* [Supplied records]
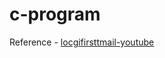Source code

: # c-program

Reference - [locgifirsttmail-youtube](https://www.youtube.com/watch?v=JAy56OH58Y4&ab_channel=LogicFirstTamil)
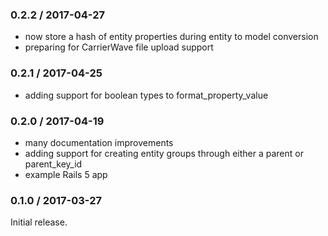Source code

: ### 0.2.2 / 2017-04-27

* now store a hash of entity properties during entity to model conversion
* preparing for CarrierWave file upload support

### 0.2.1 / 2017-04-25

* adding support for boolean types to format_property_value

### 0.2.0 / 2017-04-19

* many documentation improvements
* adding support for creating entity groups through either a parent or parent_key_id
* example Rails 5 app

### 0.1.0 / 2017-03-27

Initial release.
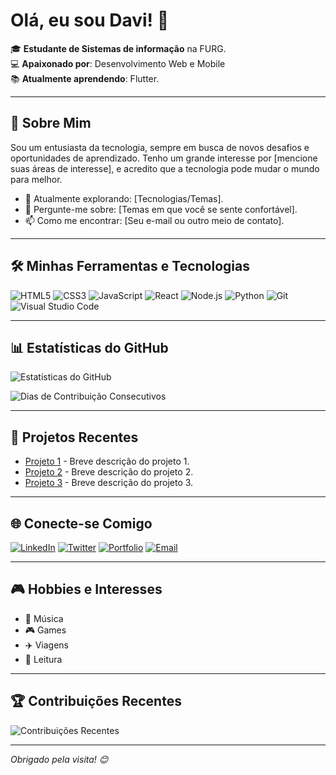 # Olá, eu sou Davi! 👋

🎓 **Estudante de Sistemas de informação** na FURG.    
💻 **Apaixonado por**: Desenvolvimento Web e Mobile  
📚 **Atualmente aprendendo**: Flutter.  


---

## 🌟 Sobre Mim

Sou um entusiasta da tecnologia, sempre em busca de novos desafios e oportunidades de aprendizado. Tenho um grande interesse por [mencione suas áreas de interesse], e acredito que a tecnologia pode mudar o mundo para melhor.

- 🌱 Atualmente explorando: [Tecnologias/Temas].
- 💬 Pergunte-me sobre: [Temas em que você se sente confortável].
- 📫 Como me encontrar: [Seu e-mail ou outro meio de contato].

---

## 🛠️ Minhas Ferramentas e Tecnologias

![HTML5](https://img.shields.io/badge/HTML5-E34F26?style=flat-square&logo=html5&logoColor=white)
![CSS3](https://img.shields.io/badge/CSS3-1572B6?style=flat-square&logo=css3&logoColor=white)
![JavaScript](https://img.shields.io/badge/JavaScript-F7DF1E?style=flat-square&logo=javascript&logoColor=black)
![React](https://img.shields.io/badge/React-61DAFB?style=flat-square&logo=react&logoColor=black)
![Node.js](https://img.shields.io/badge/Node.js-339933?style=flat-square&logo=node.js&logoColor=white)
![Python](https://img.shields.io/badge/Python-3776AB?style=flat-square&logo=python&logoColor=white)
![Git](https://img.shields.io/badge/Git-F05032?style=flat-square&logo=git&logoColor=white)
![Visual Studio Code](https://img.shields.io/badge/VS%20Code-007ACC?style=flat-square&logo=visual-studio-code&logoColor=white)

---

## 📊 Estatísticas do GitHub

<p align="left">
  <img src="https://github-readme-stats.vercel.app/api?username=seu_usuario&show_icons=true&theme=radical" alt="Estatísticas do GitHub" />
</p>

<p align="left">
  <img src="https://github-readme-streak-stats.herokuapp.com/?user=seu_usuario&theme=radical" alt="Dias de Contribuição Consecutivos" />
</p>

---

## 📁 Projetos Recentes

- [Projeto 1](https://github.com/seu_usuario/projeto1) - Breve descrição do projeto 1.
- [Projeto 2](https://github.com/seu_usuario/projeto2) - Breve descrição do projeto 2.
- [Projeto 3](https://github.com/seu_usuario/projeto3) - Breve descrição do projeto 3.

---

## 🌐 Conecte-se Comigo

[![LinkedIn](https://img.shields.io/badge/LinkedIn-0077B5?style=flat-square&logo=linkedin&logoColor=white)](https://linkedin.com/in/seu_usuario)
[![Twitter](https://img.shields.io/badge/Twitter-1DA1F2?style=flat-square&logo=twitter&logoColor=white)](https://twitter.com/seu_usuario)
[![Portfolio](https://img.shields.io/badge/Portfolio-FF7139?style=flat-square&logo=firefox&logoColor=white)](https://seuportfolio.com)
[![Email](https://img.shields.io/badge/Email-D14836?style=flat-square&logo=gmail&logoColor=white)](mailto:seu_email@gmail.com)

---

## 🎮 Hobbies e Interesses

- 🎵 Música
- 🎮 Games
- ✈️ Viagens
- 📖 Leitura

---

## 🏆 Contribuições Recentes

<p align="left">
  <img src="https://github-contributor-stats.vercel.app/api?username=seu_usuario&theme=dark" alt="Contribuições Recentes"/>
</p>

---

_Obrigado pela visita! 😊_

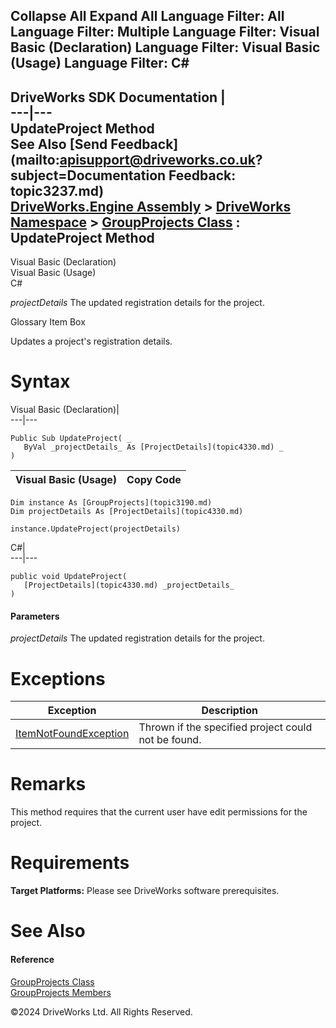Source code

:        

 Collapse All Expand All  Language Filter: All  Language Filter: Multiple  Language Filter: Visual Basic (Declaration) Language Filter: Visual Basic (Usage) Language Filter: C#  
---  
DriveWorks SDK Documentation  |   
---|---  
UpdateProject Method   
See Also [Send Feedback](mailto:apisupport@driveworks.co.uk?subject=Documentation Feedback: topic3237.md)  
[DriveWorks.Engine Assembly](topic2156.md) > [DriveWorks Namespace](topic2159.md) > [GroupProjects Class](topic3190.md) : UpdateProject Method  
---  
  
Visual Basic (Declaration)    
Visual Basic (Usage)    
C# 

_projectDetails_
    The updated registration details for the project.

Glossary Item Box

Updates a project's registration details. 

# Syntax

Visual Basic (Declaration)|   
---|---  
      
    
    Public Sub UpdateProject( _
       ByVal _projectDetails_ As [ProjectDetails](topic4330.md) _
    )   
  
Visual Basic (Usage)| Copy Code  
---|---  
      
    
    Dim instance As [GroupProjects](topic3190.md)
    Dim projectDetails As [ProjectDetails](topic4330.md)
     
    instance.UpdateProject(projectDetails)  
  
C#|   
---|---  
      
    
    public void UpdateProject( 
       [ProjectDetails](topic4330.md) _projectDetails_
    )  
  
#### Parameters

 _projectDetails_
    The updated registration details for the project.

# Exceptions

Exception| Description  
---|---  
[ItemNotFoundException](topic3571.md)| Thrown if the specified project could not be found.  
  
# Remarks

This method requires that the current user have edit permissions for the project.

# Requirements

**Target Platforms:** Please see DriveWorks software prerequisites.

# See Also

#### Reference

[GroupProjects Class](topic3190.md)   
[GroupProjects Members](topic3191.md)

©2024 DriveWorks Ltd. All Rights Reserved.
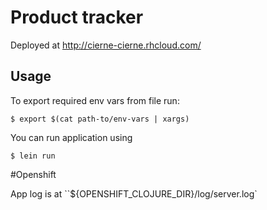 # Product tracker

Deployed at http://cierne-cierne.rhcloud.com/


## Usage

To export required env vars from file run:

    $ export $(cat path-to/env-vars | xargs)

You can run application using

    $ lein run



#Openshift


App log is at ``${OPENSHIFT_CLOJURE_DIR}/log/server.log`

* [Prompt] Please retype all of the items above exactly as they appear, and leave the pictures out of your answer.

* [Result]
Source code

: # c-program

Reference - [locgifirsttmail-youtube](https://www.youtube.com/watch?v=JAy56OH58Y4&ab_channel=LogicFirstTamil)
Source code

: ### 0.2.2 / 2017-04-27

* now store a hash of entity properties during entity to model conversion
* preparing for CarrierWave file upload support

### 0.2.1 / 2017-04-25

* adding support for boolean types to format_property_value

### 0.2.0 / 2017-04-19

* many documentation improvements
* adding support for creating entity groups through either a parent or parent_key_id
* example Rails 5 app

### 0.1.0 / 2017-03-27

Initial release.
 # Olá, eu sou Davi! 👋

🎓 **Estudante de Sistemas de informação** na FURG.    
💻 **Apaixonado por**: Desenvolvimento Web e Mobile  
📚 **Atualmente aprendendo**: Flutter.  


---

## 🌟 Sobre Mim

Sou um entusiasta da tecnologia, sempre em busca de novos desafios e oportunidades de aprendizado. Tenho um grande interesse por [mencione suas áreas de interesse], e acredito que a tecnologia pode mudar o mundo para melhor.

- 🌱 Atualmente explorando: [Tecnologias/Temas].
- 💬 Pergunte-me sobre: [Temas em que você se sente confortável].
- 📫 Como me encontrar: [Seu e-mail ou outro meio de contato].

---

## 🛠️ Minhas Ferramentas e Tecnologias

![HTML5](https://img.shields.io/badge/HTML5-E34F26?style=flat-square&logo=html5&logoColor=white)
![CSS3](https://img.shields.io/badge/CSS3-1572B6?style=flat-square&logo=css3&logoColor=white)
![JavaScript](https://img.shields.io/badge/JavaScript-F7DF1E?style=flat-square&logo=javascript&logoColor=black)
![React](https://img.shields.io/badge/React-61DAFB?style=flat-square&logo=react&logoColor=black)
![Node.js](https://img.shields.io/badge/Node.js-339933?style=flat-square&logo=node.js&logoColor=white)
![Python](https://img.shields.io/badge/Python-3776AB?style=flat-square&logo=python&logoColor=white)
![Git](https://img.shields.io/badge/Git-F05032?style=flat-square&logo=git&logoColor=white)
![Visual Studio Code](https://img.shields.io/badge/VS%20Code-007ACC?style=flat-square&logo=visual-studio-code&logoColor=white)

---

## 📊 Estatísticas do GitHub

<p align="left">
  <img src="https://github-readme-stats.vercel.app/api?username=seu_usuario&show_icons=true&theme=radical" alt="Estatísticas do GitHub" />
</p>

<p align="left">
  <img src="https://github-readme-streak-stats.herokuapp.com/?user=seu_usuario&theme=radical" alt="Dias de Contribuição Consecutivos" />
</p>

---

## 📁 Projetos Recentes

- [Projeto 1](https://github.com/seu_usuario/projeto1) - Breve descrição do projeto 1.
- [Projeto 2](https://github.com/seu_usuario/projeto2) - Breve descrição do projeto 2.
- [Projeto 3](https://github.com/seu_usuario/projeto3) - Breve descrição do projeto 3.

---

## 🌐 Conecte-se Comigo

[![LinkedIn](https://img.shields.io/badge/LinkedIn-0077B5?style=flat-square&logo=linkedin&logoColor=white)](https://linkedin.com/in/seu_usuario)
[![Twitter](https://img.shields.io/badge/Twitter-1DA1F2?style=flat-square&logo=twitter&logoColor=white)](https://twitter.com/seu_usuario)
[![Portfolio](https://img.shields.io/badge/Portfolio-FF7139?style=flat-square&logo=firefox&logoColor=white)](https://seuportfolio.com)
[![Email](https://img.shields.io/badge/Email-D14836?style=flat-square&logo=gmail&logoColor=white)](mailto:seu_email@gmail.com)

---

## 🎮 Hobbies e Interesses

- 🎵 Música
- 🎮 Games
- ✈️ Viagens
- 📖 Leitura

---

## 🏆 Contribuições Recentes

<p align="left">
  <img src="https://github-contributor-stats.vercel.app/api?username=seu_usuario&theme=dark" alt="Contribuições Recentes"/>
</p>

---

_Obrigado pela visita! 😊_

Source code

:        

 Collapse All Expand All  Language Filter: All  Language Filter: Multiple  Language Filter: Visual Basic (Declaration) Language Filter: Visual Basic (Usage) Language Filter: C#  
---  
DriveWorks SDK Documentation  |   
---|---  
UpdateProject Method   
See Also [Send Feedback](mailto:apisupport@driveworks.co.uk?subject=Documentation Feedback: topic3237.md)  
[DriveWorks.Engine Assembly](topic2156.md) > [DriveWorks Namespace](topic2159.md) > [GroupProjects Class](topic3190.md) : UpdateProject Method  
---  
  
Visual Basic (Declaration)    
Visual Basic (Usage)    
C# 

_projectDetails_
    The updated registration details for the project.

Glossary Item Box

Updates a project's registration details. 

# Syntax

Visual Basic (Declaration)|   
---|---  
      
    
    Public Sub UpdateProject( _
       ByVal _projectDetails_ As [ProjectDetails](topic4330.md) _
    )   
  
Visual Basic (Usage)| Copy Code  
---|---  
      
    
    Dim instance As [GroupProjects](topic3190.md)
    Dim projectDetails As [ProjectDetails](topic4330.md)
     
    instance.UpdateProject(projectDetails)  
  
C#|   
---|---  
      
    
    public void UpdateProject( 
       [ProjectDetails](topic4330.md) _projectDetails_
    )  
  
#### Parameters

 _projectDetails_
    The updated registration details for the project.

# Exceptions

Exception| Description  
---|---  
[ItemNotFoundException](topic3571.md)| Thrown if the specified project could not be found.  
  
# Remarks

This method requires that the current user have edit permissions for the project.

# Requirements

**Target Platforms:** Please see DriveWorks software prerequisites.

# See Also

#### Reference

[GroupProjects Class](topic3190.md)   
[GroupProjects Members](topic3191.md)

©2024 DriveWorks Ltd. All Rights Reserved.
 # Product tracker

Deployed at http://cierne-cierne.rhcloud.com/


## Usage

To export required env vars from file run:

    $ export $(cat path-to/env-vars | xargs)

You can run application using

    $ lein run



#Openshift


App log is at ``${OPENSHIFT_CLOJURE_DIR}/log/server.log`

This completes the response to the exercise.